Source extract:
[start]

After America

10 Reasons the World Cup Is Just Getting Good

SPORTS

Steven Bradley

7/8/202613 min read

This is not a conversion attempt.

If someone truly does not like soccer, that is fine. Every sport has its unbelievers. Baseball has people who find it too slow. Golf has people who see only grass and waiting. Basketball has people who think the first three quarters do not matter. In football, some people cannot get past the stoppages. Soccer has people who will always see too few goals, too much passing, too many whistles, too much simulation, too much waiting for something that may never arrive.

Let them go in peace.

This is not for them.

This is for the American sports fan who was willing to care while the United States was still alive, who watched the Round of 32 win over Bosnia and Herzegovina, who talked himself into the possibility that a home World Cup might become a national soccer breakthrough, who felt the air leave the room when Belgium beat the USMNT 4-1 in Seattle and sent the co-hosts out of the tournament. Reuters described the defeat as a dominant Belgium performance, with Charles De Ketelaere scoring twice and the United States’ campaign ending in the Round of 16.

That disappointment was real. It should be. The U.S. had the stage, the crowd, the investment, the coach, the growing talent pool and the rare chance to turn a home tournament into something larger than a respectable run. Instead, the American story ended before the quarterfinals.

But the World Cup did not end.

In fact, the tournament may just now be becoming itself.

[end]

Objective 1: Copy from the World Cup article, word for word, everything from "That disappointment was" down to "did not end.".
Objective 2:
Answer these questions using the World Cup article:
(a) What do some people find baseball to be?
(b) Which team did the United States beat in the Round of 32?
(c) According to Reuters, which player scored twice for Belgium?
Objective 3: Continue the World Cup article from its last sentence.

Listing:
[start]

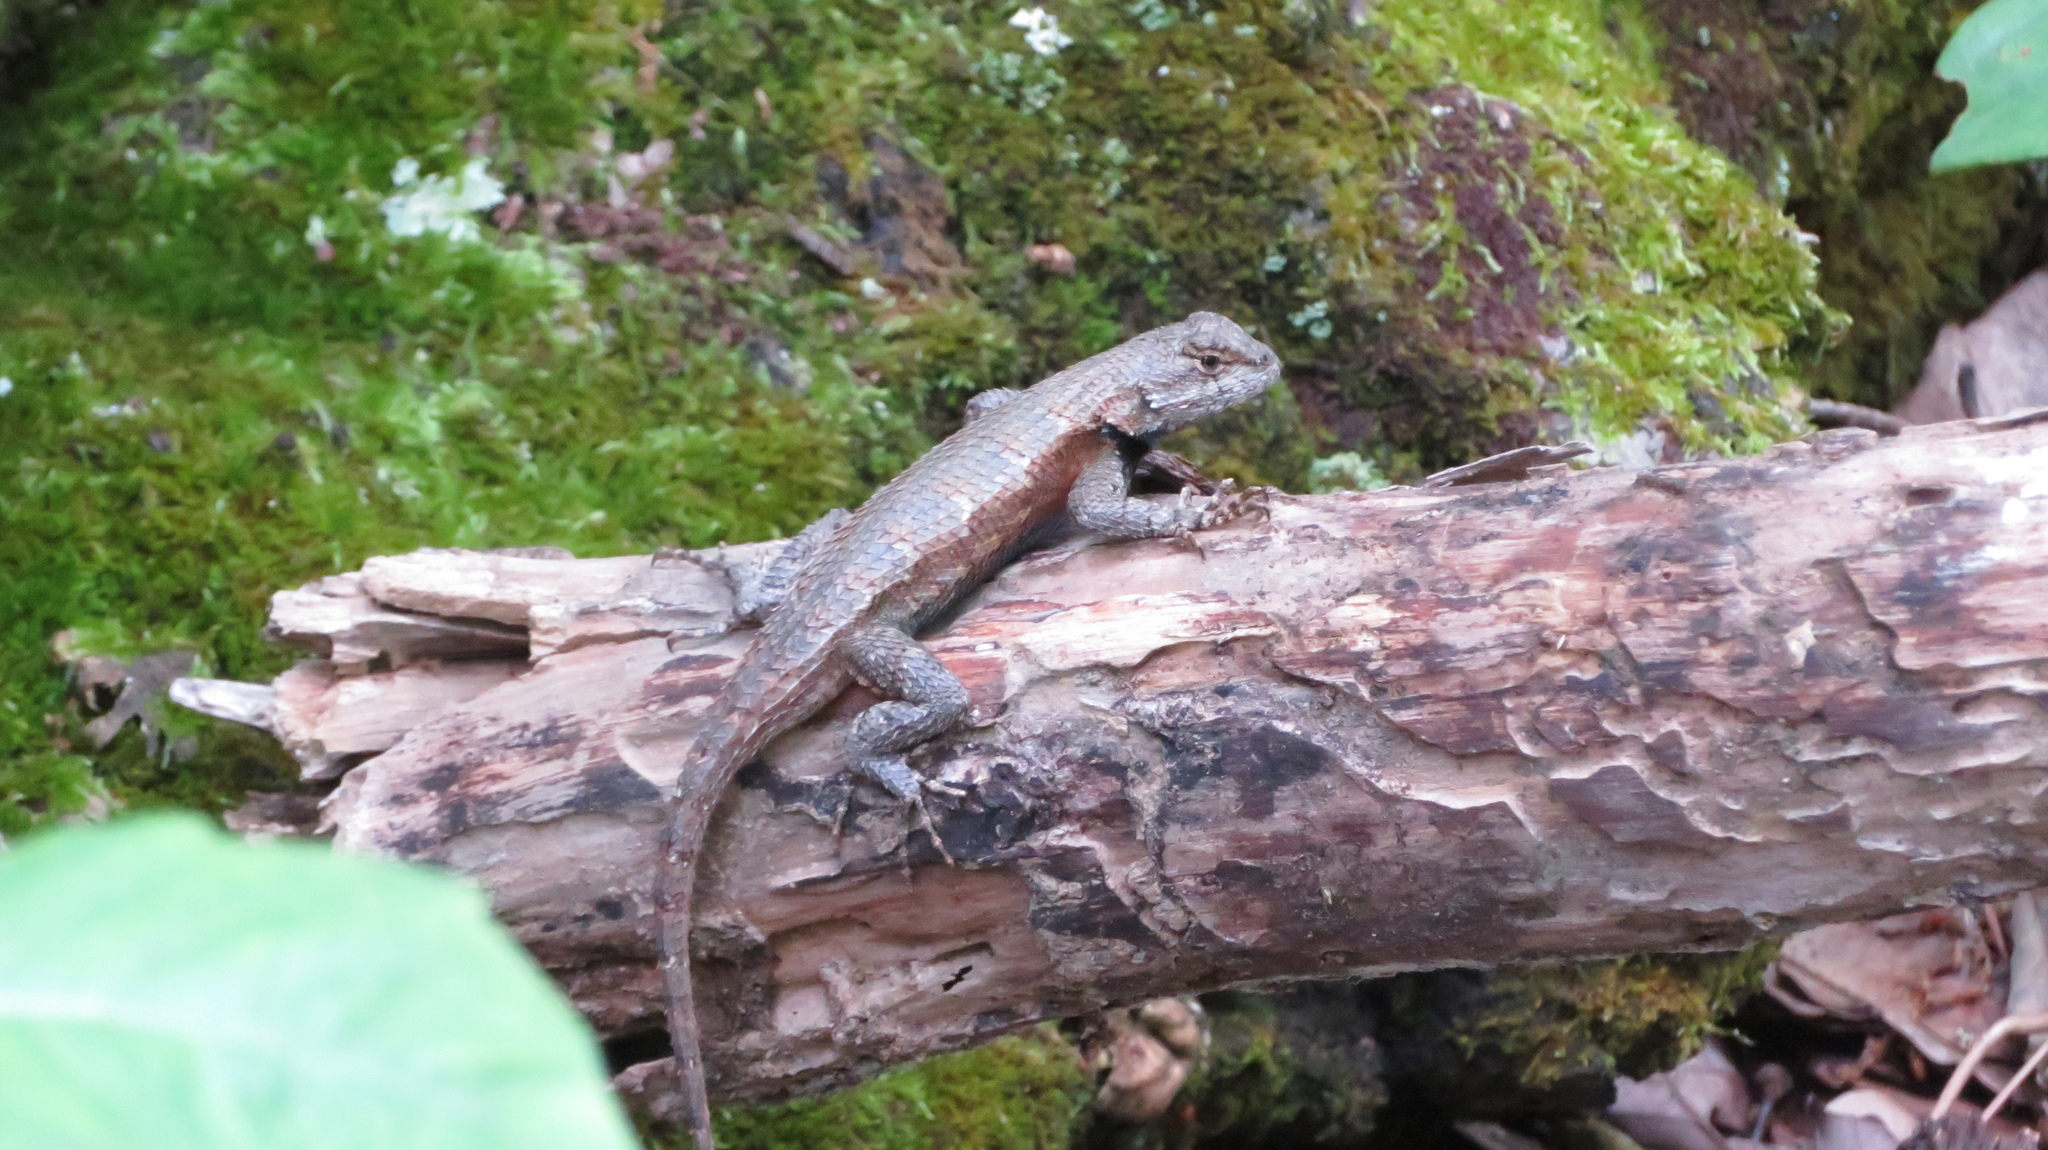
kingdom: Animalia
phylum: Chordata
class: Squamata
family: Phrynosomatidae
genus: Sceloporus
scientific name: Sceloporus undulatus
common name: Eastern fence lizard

[end]
[start]

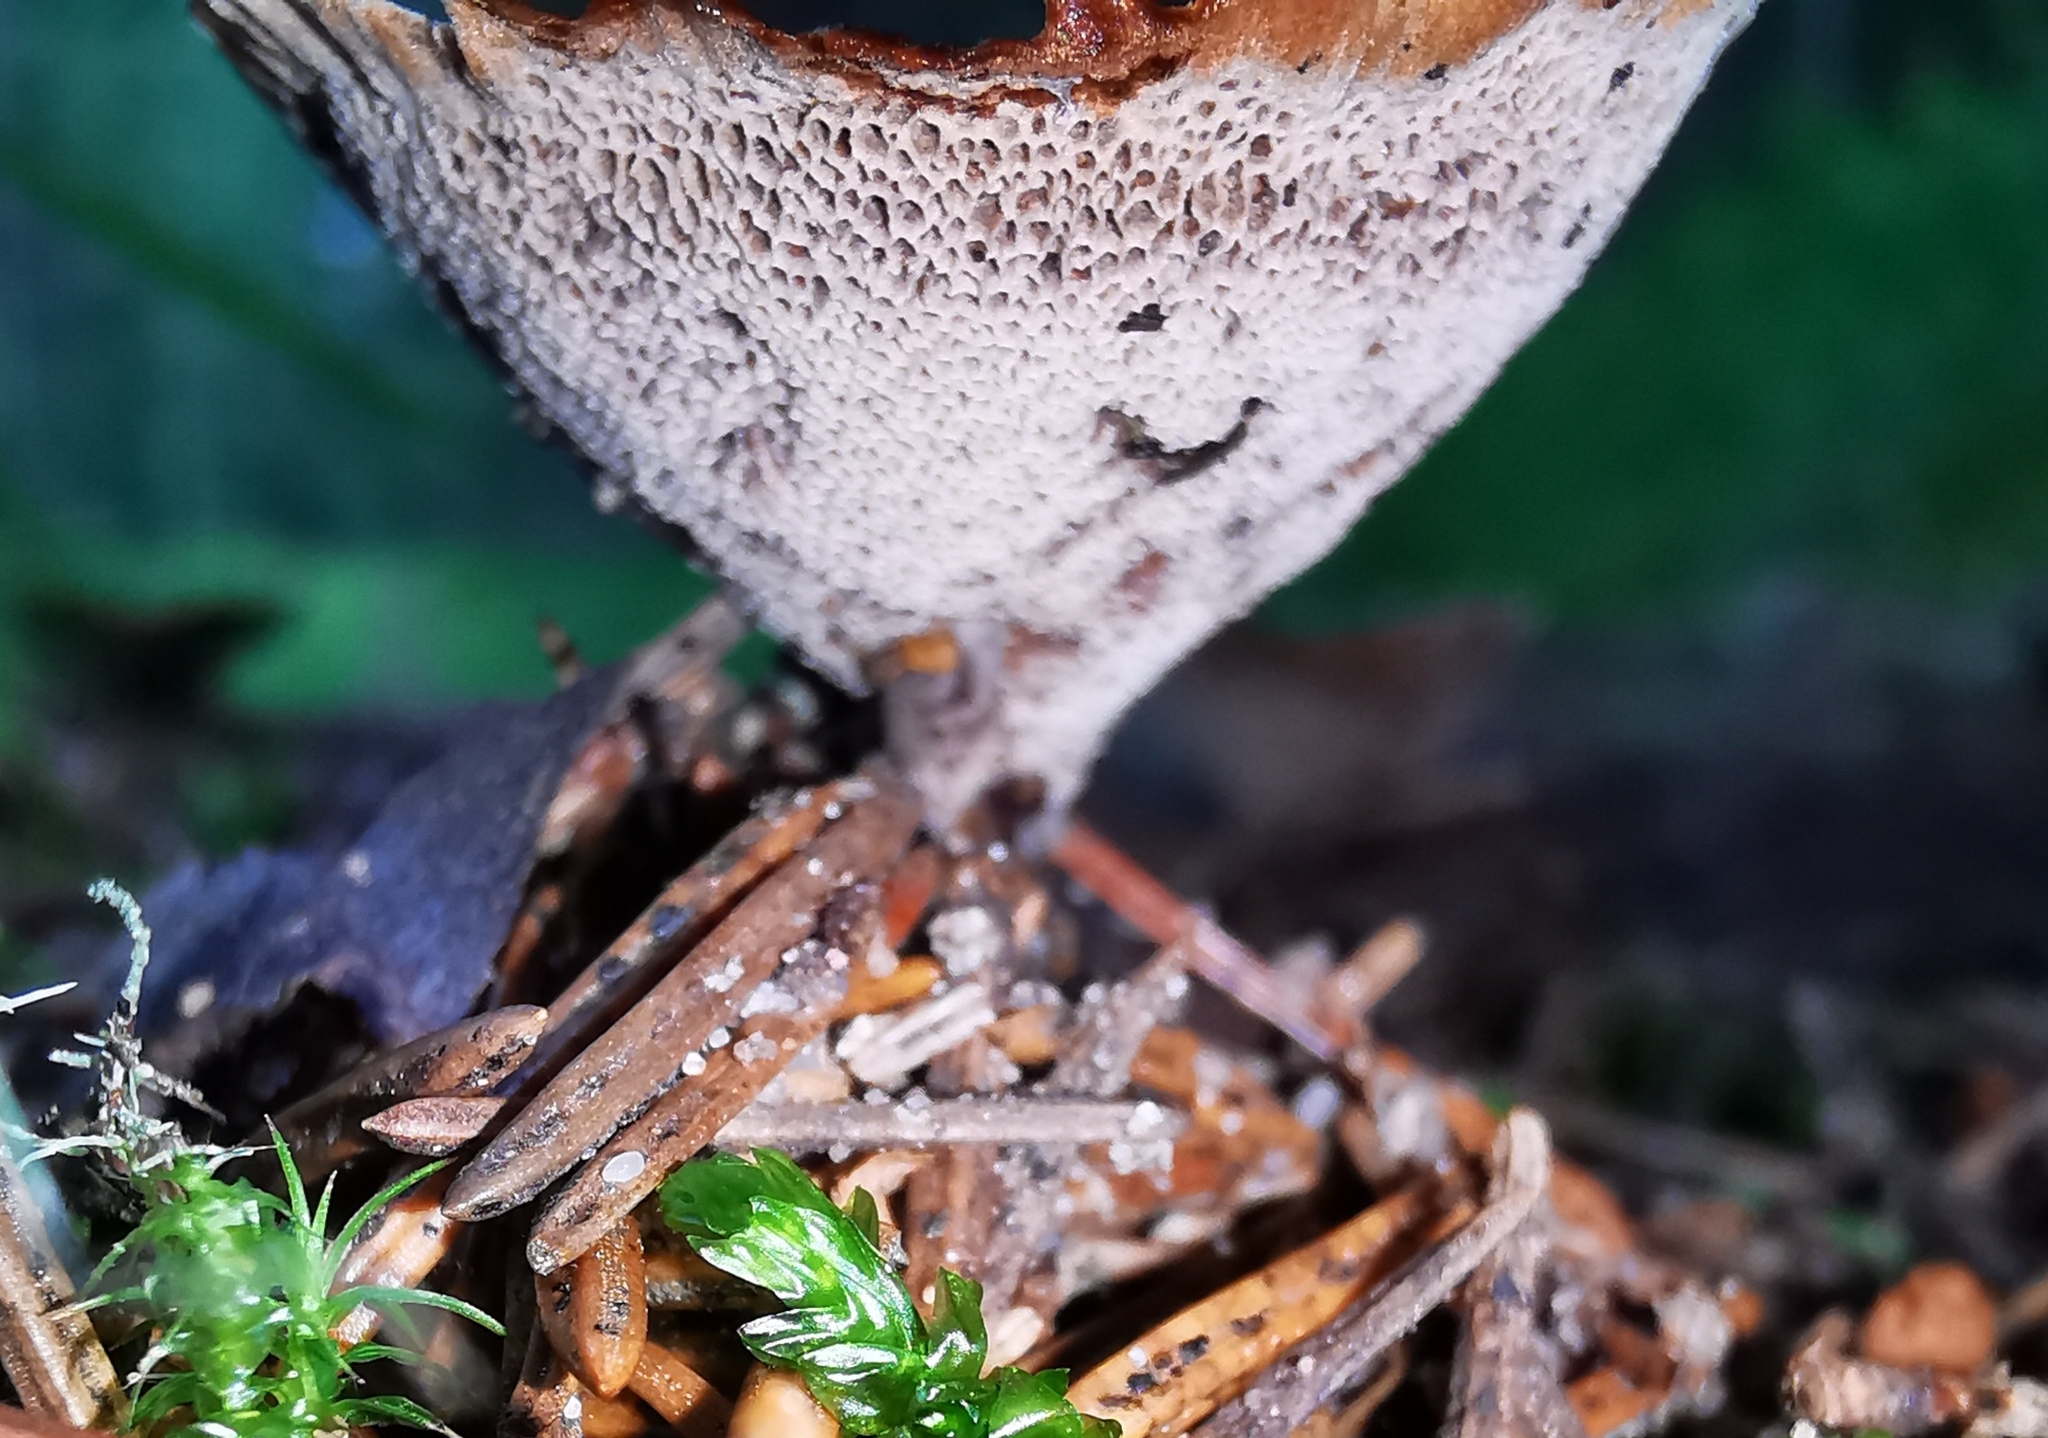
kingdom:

[end]

Answer 1:
That disappointment was real. It should be. The U.S. had the stage, the crowd, the investment, the coach, the growing talent pool and the rare chance to turn a home tournament into something larger than a respectable run. Instead, the American story ended before the quarterfinals.

But the World Cup did not end.

Answer 2:
(a) Too slow.
(b) Bosnia and Herzegovina.
(c) Charles De Ketelaere.

Answer 3:
The quarterfinal field is loaded: France-Morocco, Spain-Belgium, England-Norway and Argentina-Switzerland. The defending champion is alive. The best player of the last 20 years is alive. The best player of the next 10 may be alive. The most terrifying striker in the club game finally has a World Cup platform. England are still carrying the sport’s heaviest national neurosis. Morocco are proving their 2022 run was not a one-off. Spain have yet to concede. Switzerland have reached their first World Cup quarterfinal since 1954.

So yes, the U.S. is gone.

That is not the end of the tournament.

It may be the beginning of the part Americans most need to watch.

1. Because Messi is still alive, and that should not be treated casually

Lionel Messi does not need this.

That is what makes it so compelling.

He has already won the World Cup. He has already settled the argument that followed him for most of his career. He has already carried Argentina to the summit. He has already moved beyond the anxious old debate about whether a player of impossible beauty could also win the hardest international prize. The trophy came in Qatar. The ending arrived. The book had its final chapter.

And yet here he is, still adding pages.

Argentina were almost gone against Egypt. They trailed 2-0. The holders were heading toward one of the great World Cup exits. Then Messi did what Messi has done for so long that the danger is treating it as normal. He helped bend the match back toward Argentina. Reuters reported that he scored the equalizer and delivered the cross that helped set up Cristian Romero’s goal in Argentina’s late 3-2 comeback.

He now leads the Golden Boot race with eight goals, ahead of Kylian Mbappé and Erling Haaland on seven.

But the goals are not the whole point.

The point is that Messi is still able to make a World Cup feel like it is happening around him. He is older now. He does not move through matches with the same constant electricity. The game does not bend to him for 90 minutes the way it once did. But the emotional geometry remains. When Argentina need something, the ball still seems to understand where history wants it to go.

That is reason enough to keep watching.

We are not watching Messi chase proof anymore. We are watching him chase the impossible luxury of adding wonder after the argument has already ended.

2. Because Mbappé is trying to inherit the tournament in real time

If Messi is the memory of the World Cup, Kylian Mbappé is its immediate future, trying to arrive early.

That sounds strange because Mbappé is not new. He won the tournament as a teenager in 2018. He scored a hat trick in the 2022 final. He already owns more World Cup moments than most legendary players ever get. But this tournament still feels like a hinge for him.

Messi’s World Cup legacy has been about completion. Mbappé’s is about accumulation.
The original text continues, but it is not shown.